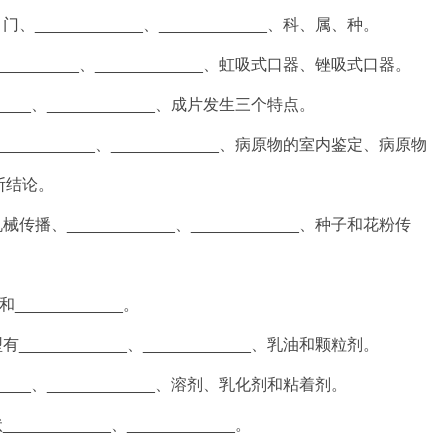
__________、____________、科、属、种。
______、____________、虹吸式口器、锉吸式口器。
___、____________、成片发生三个特点。
_______、____________、病原物的室内鉴定、病原物
断结论。
____________、____________、种子和花粉传
____________。
_________、____________、乳油和颗粒剂。
___、____________、溶剂、乳化剂和粘着剂。
_______、____________。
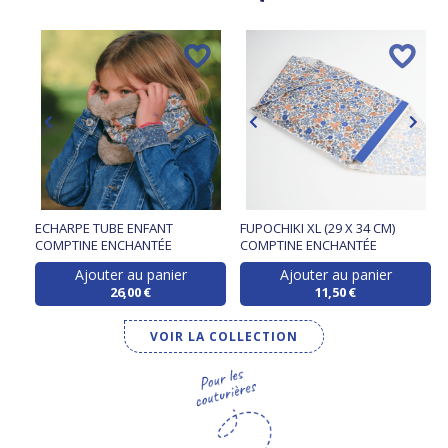
ECHARPE TUBE ENFANT
FUPOCHIKI XL (29 X 34 CM)
COMPTINE ENCHANTÉE
COMPTINE ENCHANTÉE
Ajouter au panier
Ajouter au panier
26,00 €
11,50 €
VOIR LA COLLECTION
++++++
TASK TO COMPLETE:
Give back exactly the lines from the one containing "FUPOCHIKI XL (29 X 34 CM)" through the end of the listing above, with both ends included and nothing added.

ANSWER:
FUPOCHIKI XL (29 X 34 CM)
COMPTINE ENCHANTÉE
COMPTINE ENCHANTÉE
Ajouter au panier
Ajouter au panier
26,00 €
11,50 €
VOIR LA COLLECTION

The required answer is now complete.